◆ **RECORDS FOR THE EXERCISE**:
*-*-*
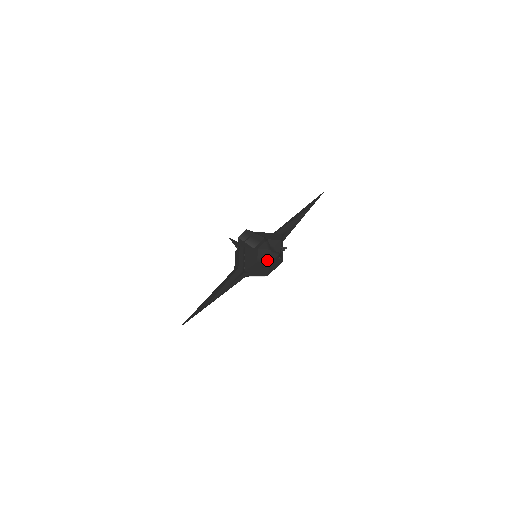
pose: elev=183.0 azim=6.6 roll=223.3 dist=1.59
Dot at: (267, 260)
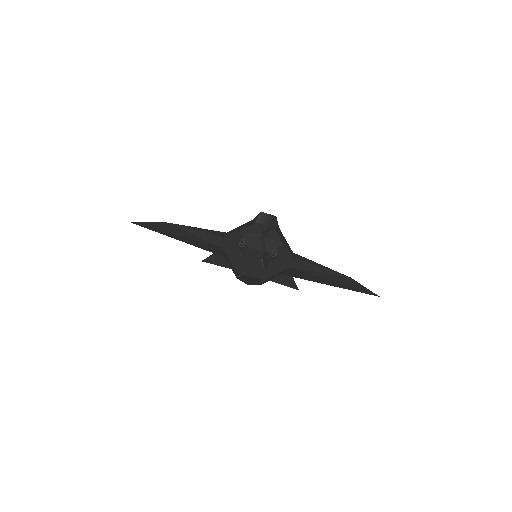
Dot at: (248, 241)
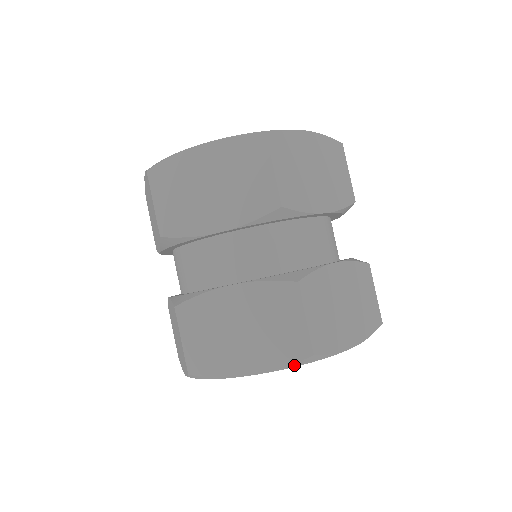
*-*-*
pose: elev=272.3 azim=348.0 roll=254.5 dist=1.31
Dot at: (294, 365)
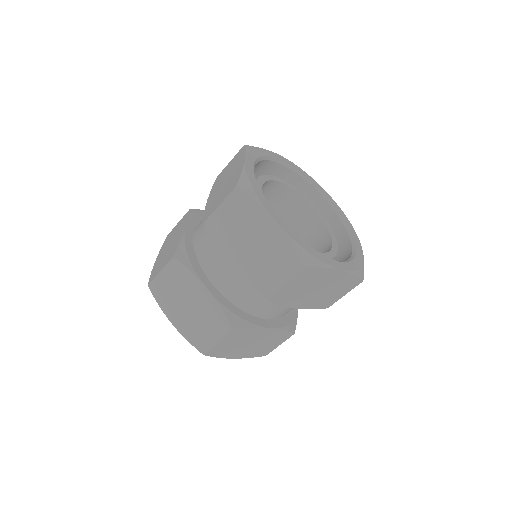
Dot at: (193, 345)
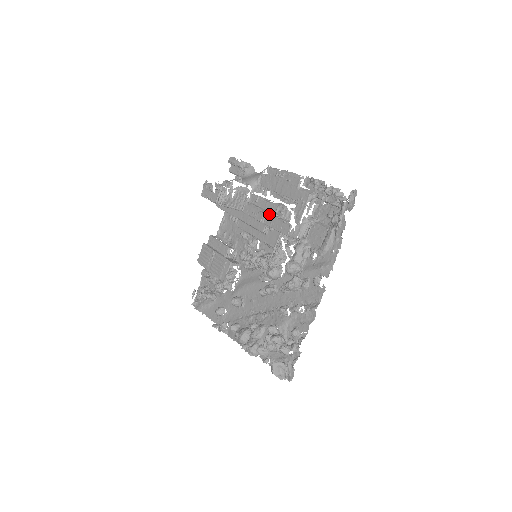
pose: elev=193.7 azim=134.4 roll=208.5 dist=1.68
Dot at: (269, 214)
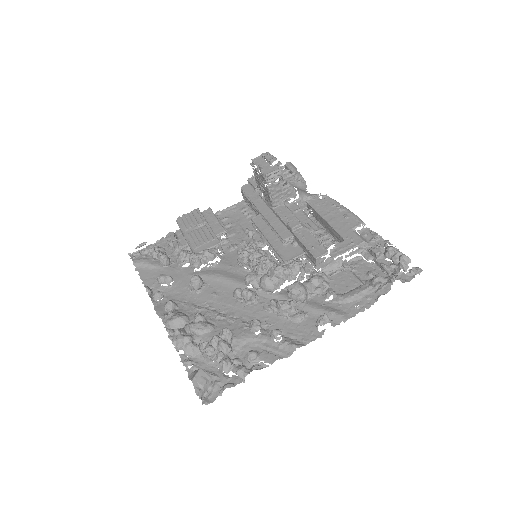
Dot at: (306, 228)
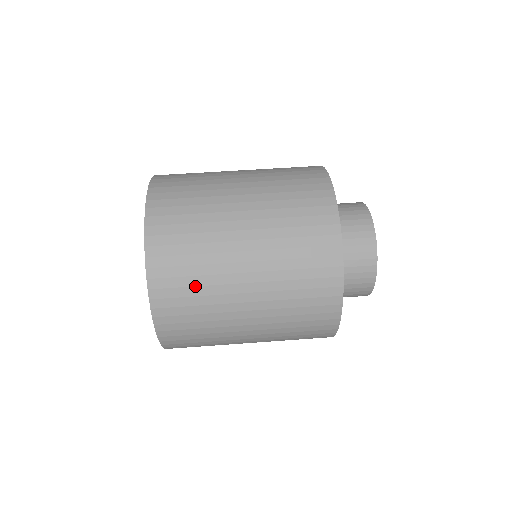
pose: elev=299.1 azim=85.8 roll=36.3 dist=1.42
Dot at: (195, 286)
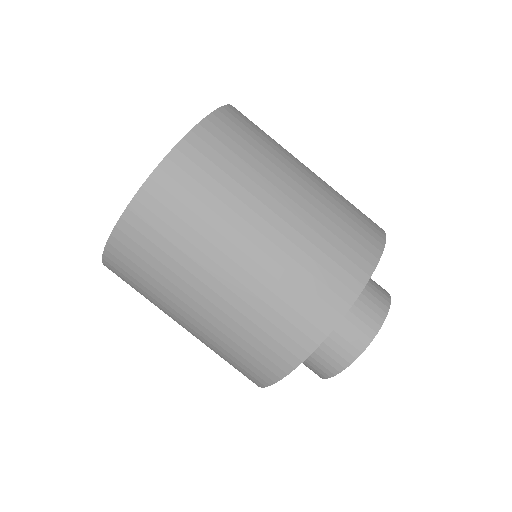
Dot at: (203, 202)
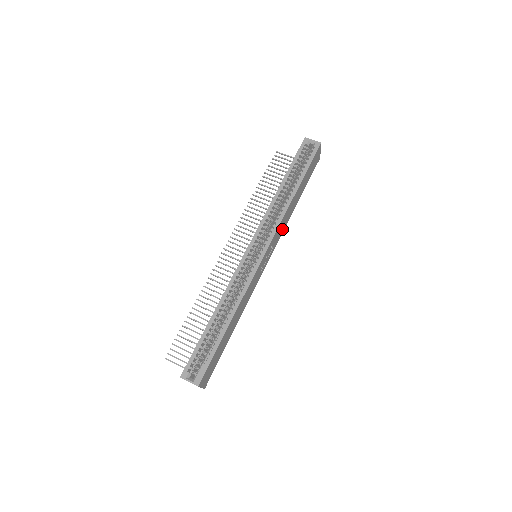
*-*-*
◆ **REQUIREMENT**: Count the lines above that contain the string "pose", treating uppercase and lowercase as different, and reply with the number alone.

◆ **TASK ANSWER**: 4